## YOUR INSTRUCTIONS
Look at each line below and tally those holding "number"; answer with that figure and nothing else.

* * * * * * *

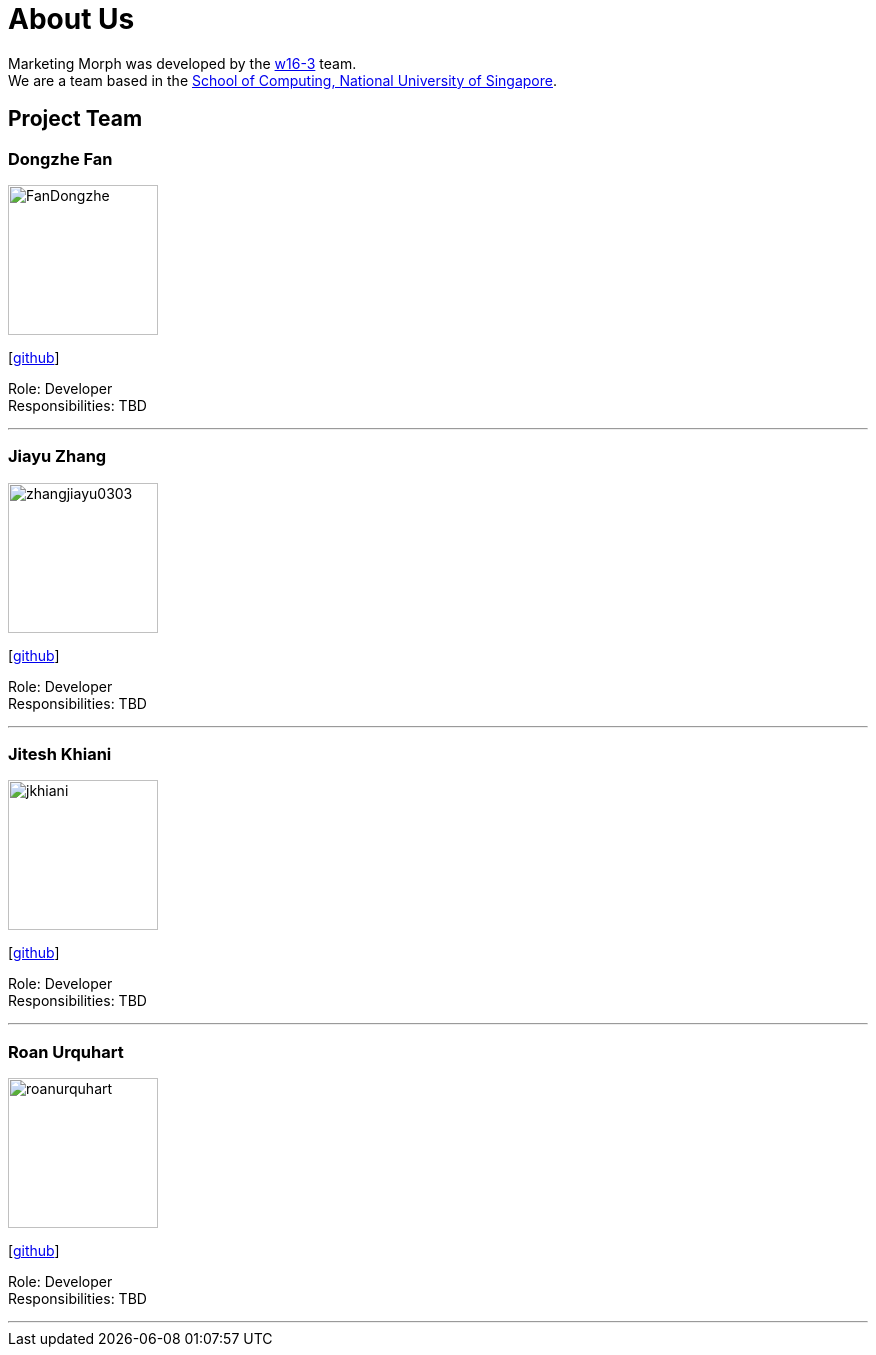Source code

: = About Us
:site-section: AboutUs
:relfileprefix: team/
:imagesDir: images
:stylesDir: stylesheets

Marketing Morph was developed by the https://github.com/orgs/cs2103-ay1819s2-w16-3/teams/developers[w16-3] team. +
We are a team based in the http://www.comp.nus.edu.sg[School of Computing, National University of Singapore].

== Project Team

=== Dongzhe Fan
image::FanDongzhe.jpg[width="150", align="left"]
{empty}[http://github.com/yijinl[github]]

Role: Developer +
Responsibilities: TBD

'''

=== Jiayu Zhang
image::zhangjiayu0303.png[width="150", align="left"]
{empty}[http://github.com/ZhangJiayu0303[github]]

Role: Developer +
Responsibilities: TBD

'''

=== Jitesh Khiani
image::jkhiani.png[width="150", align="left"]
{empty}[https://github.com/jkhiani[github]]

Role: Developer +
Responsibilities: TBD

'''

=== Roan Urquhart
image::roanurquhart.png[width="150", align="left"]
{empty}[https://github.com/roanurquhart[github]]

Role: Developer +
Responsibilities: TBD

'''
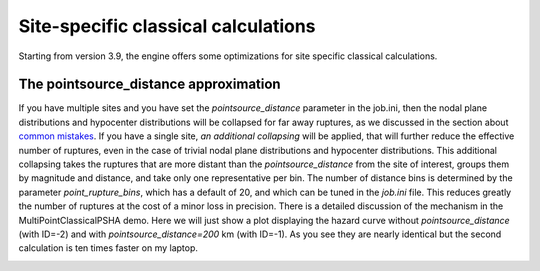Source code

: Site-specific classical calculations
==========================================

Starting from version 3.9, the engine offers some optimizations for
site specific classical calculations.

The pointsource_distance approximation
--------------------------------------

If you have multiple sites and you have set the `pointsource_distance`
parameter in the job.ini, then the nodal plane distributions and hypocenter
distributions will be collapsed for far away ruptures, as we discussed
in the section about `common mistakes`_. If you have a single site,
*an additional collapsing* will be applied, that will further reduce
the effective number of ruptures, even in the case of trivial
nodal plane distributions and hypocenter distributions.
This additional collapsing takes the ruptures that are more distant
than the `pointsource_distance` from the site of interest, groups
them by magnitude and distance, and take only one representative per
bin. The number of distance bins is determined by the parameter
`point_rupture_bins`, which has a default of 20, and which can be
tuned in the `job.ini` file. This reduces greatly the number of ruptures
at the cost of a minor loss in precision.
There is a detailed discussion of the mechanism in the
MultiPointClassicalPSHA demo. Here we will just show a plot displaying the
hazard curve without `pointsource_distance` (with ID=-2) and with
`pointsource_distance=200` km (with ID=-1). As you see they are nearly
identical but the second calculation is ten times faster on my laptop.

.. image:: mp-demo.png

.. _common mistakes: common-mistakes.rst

* * * * * * *

## ANSWER BOX
3